Other thoughts on the game last night:

1. As much as I want to beat myself up for deviating from one of my core beliefs - the SEC is very good and its teams and players don't get the attention they deserve - I'm not going to get too upset because the Florida team we all saw last night was a distant cousin of the Florida team from the second half of the season. Who could have rationally thought that the team that was outgained by Vandy, that barely survived at home with a healthy dose of luck against South Carolina, that limped past a struggling Georgia team, and that was tied with 6-5 Florida State in the fourth quarter would also be the team to hold Ohio State to 80 yards and seven offensive points? Florida played their best game since at least the 1/2/02 Orange Bowl against Maryland. For that, Urban Meyer and the team deserves full credit for raising their game, but let's not pretend that we had any inkling that this was coming.

2. Last night's game was also evidence that we ought not overrate the importance of a blow-out in a championship game. History is replete with teams that completely lost the plot in Super Bowls and national title games. The Bills of the 90s were never as bad as they looked in the Super Bowl. '04 Oklahoma was not 36 points worse than '04 USC. '96 Florida State was not 28 points worse than '96 Florida. '95 Florida was not 38 points worse than '95 Nebraska. '92 Miami was not 21 points worse than '92 Alabama. There is an observable phenomenon that teams: (a) get stale after long lay-offs; and/or (b) freak out when they fall behind on the biggest stage and have total meltdowns. Florida was outstanding last night and they are clearly a better team than Ohio State, but they aren't 27 points better and there's no way that Ohio State's offense is really that bad. This point incidentally doesn't so much have impact for the game last night as it does for historical discussions where a certain team's merit consists mainly of running up a huge score in a championship game.

3. Last night's result has to be the equivalent for Florida fans of what the Braves hypothetically winning a pivotal World Series game against the Yankees in large part because of a game-tying three-run homer off the Yankee closer would have for me: a cleansing of history. A re-writing of the most painful episode. For years, Florida fans no doubt remembered the Fiesta Bowl against Nebraska as the darkest night of their sports lives. Now, whenever they remember it, it will trigger memories of a complete reversal: a dominant performance over a favored foe wearing red in the desert. The fact that Florida won the game in large part because of an unstoppable pass rush and ended the game downing the ball inside the Ohio State ten, just as Nebraska did to them 11 years ago just adds to the Eternal Sunshine of the Spotless Mind effect.

• _List of tasks_:
1) Render the entire chart listing below as a numbered list, skipping blank lines and leaving out the pictures.
2) Write the next part of the post about Florida's title-game win over Ohio State, starting after its last sentence.
The text and the listing come from unrelated sources.

• _Available data_:
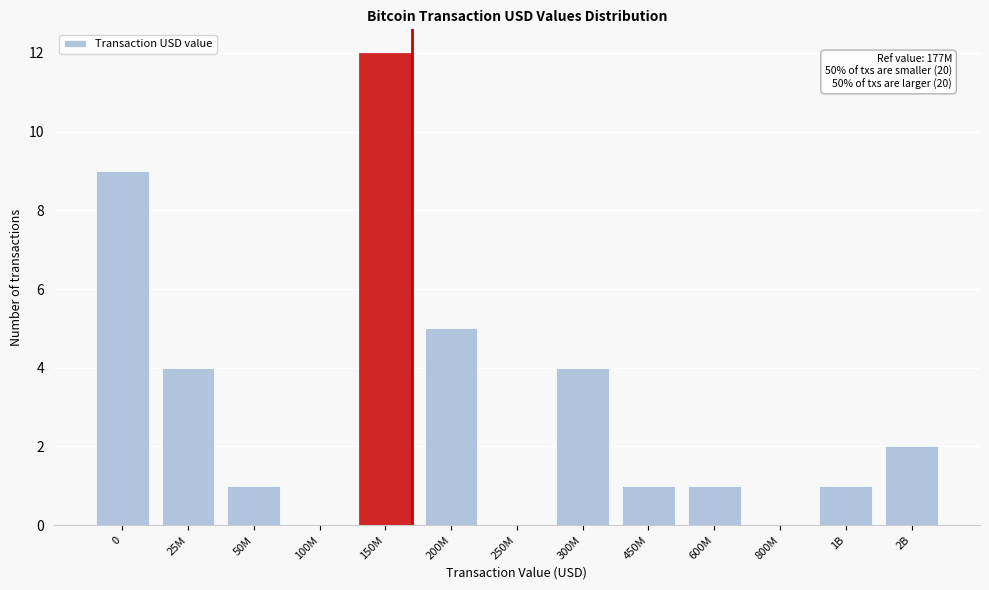

Reading left to right, extract all data points from this chart.

0=9	25M=4	50M=1	100M=0	150M=12	200M=5	250M=0	300M=4	450M=1	600M=1	800M=0	1B=1	2B=2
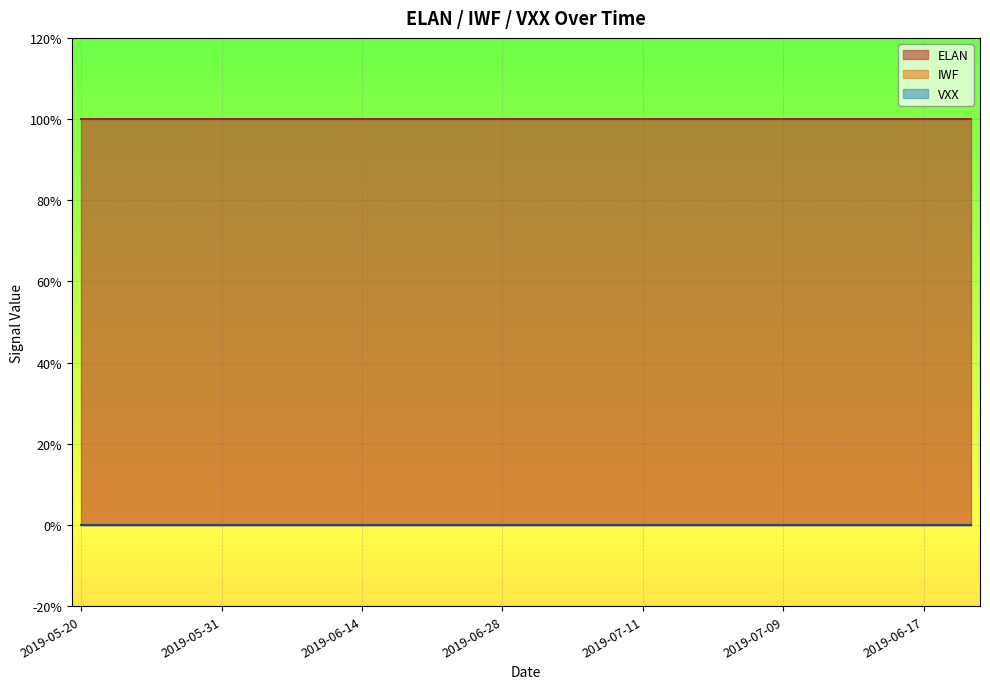

What are all the series names shown in the legend?

ELAN, IWF, VXX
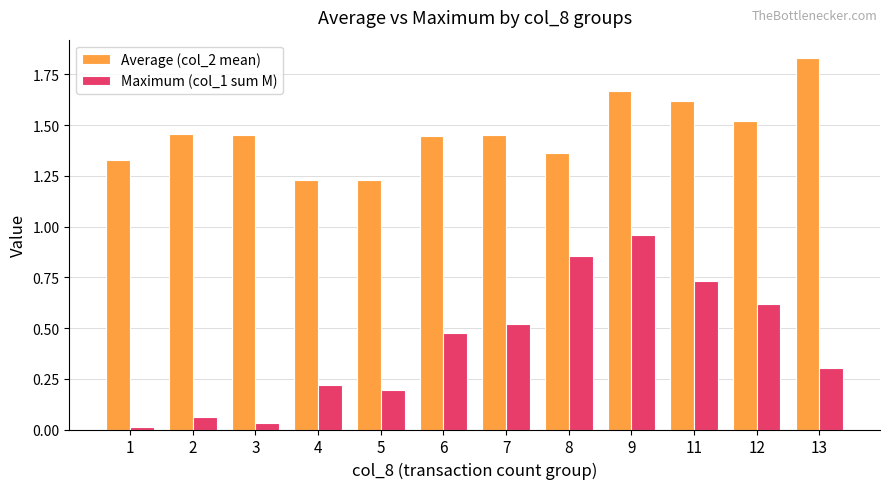

Is the value of Average (col_2 mean) at 13 greater than the value of Maximum (col_1 sum M) at 6?

Yes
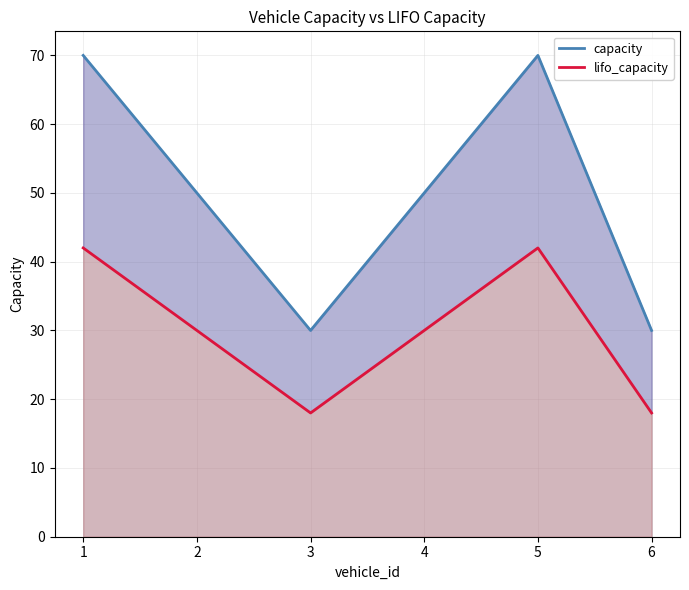

At which category does the chart reach its minimum across all series?

3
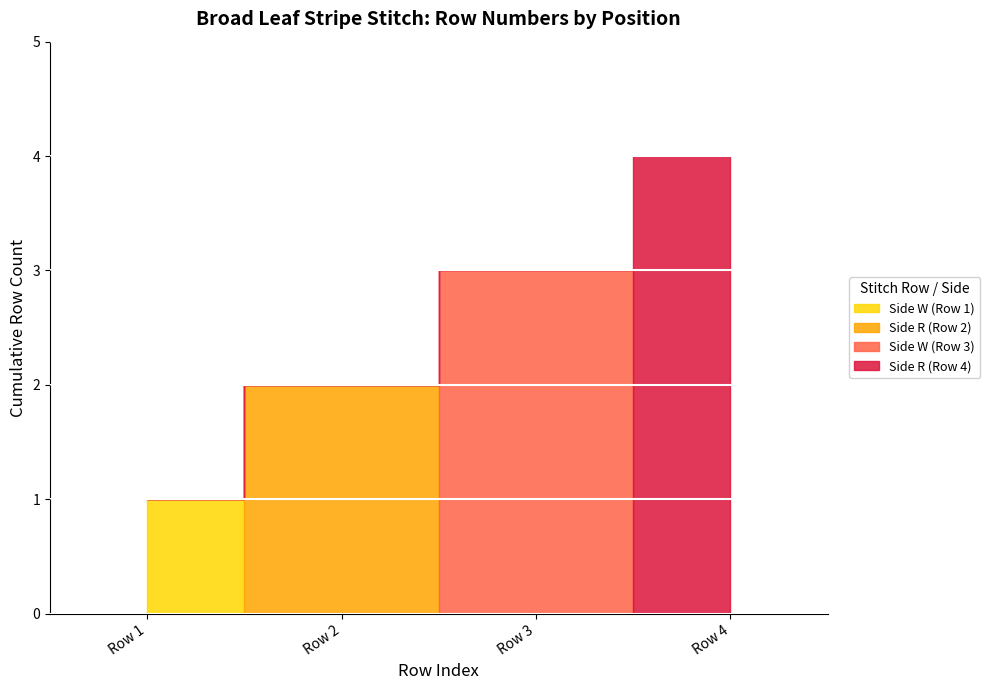

At which label does the data first exceed 3?

Row 4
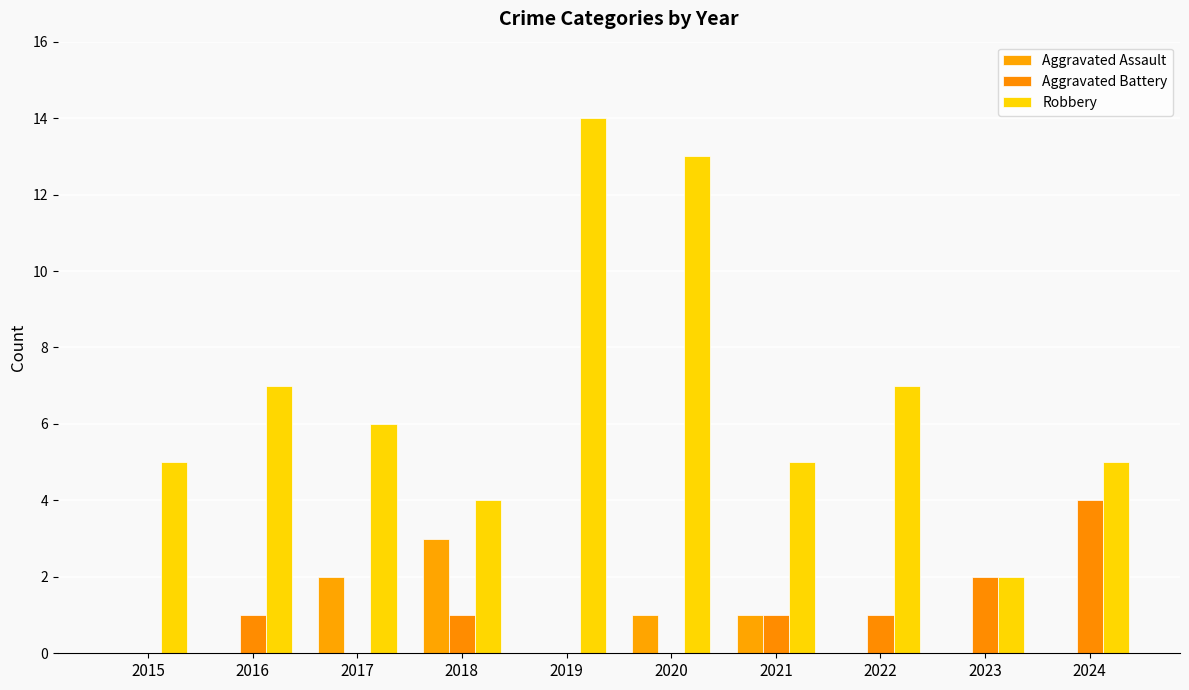

At which label does Robbery first exceed 6?

2016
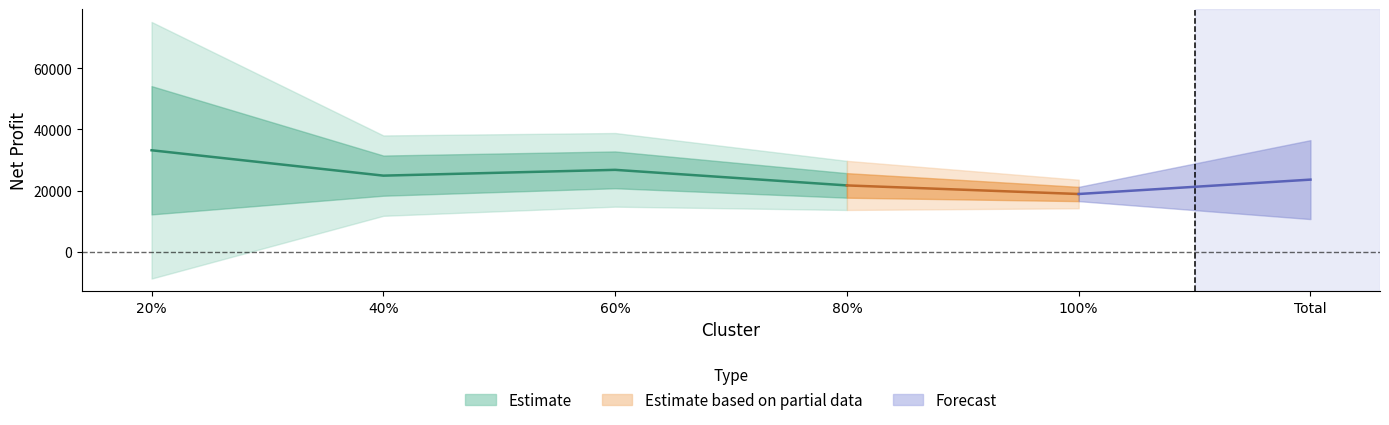

At which category is the sum across all series the highest?

20%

• _Response list_:
1)
1. Reading left to right, extract all data points from this chart.
2. 0=9	25M=4	50M=1	100M=0	150M=12	200M=5	250M=0	300M=4	450M=1	600M=1	800M=0	1B=1	2B=2
3. What are all the series names shown in the legend?
4. ELAN, IWF, VXX
5. Is the value of Average (col_2 mean) at 13 greater than the value of Maximum (col_1 sum M) at 6?
6. Yes
7. At which category does the chart reach its minimum across all series?
8. 3
9. At which label does the data first exceed 3?
10. Row 4
11. At which label does Robbery first exceed 6?
12. 2016
13. At which category is the sum across all series the highest?
14. 20%

2)
4. I generally think that the "Big Ten = Slow; SEC = Fast" argument is in lieu of actual analysis. It absolves the advocate of actually figuring out what went right or wrong in a given game. For example, I don't think that Ohio State lost the game because they're slow on defense. If they were slow, then they wouldn't have defended Texas so well over the past two years. I do think that they (and Michigan) have excessively conservative defensive approaches and that was evident in both bowl games. Time and time again, SEC defenses showed that the way to limit Chris Leak was to pressure him relentlessly and force him into bad mechanics. There's a reason why Florida's offense produced such meager output in SEC games. (Incidentally, this is why you-know-who will be completely wrong when he inevitably claims that Florida won the national title because of their OMG newfangled scheme that left mouth-breathing SEC coaches in the dust. That and the fact that anyone with a pulse might note that Florida won because their defensive line was completely unblockable and scheme is irrelevant when you get whipped up front.) So how did Ohio State try to defend Florida's offense? With a three-man line and no blitzes. If you let Chris Leak sit in the pocket, he will murder you because he's accurate and his receivers will get open. This is true with most quality quarterbacks. Against Texas and the undercarriage of the Big Ten, Ohio State could sit back because the opposing quarterbacks weren't very good and the Bucks could get pressure with four. Against Florida, Ohio State couldn't get pressure with a three- or four-man rush and they allowed Leak to kill them.

5. The one thing that Jim Tressel got right last night was the decision to go for 4th and one from his own 29. Naturally, Anthony Davis (Unconventional! Does not compute!) didn't like the decision and kept referring to it even after it "led" to three points in a 27-point rout, but Ohio State needed to move the ball and their defense wasn't having much success stopping Florida. Given that context, the 75% chance of success was worth 30 yards of field position. The problem was a totally predictable call - run off-tackle from a two-TE, two-back set - and the fact that Florida was abusing Ohio State up front. With a mobile, senior quarterback and a spread offense, Ohio State should have had multiple receivers on the field to force Florida to delcare its intentions before the play and then let Troy Smith decide whether to run or pass. Hindsight is 20/20, but my thought at the time was that Tressel's risk-reward analysis was right and his playcall was wrong as soon as I saw the formation.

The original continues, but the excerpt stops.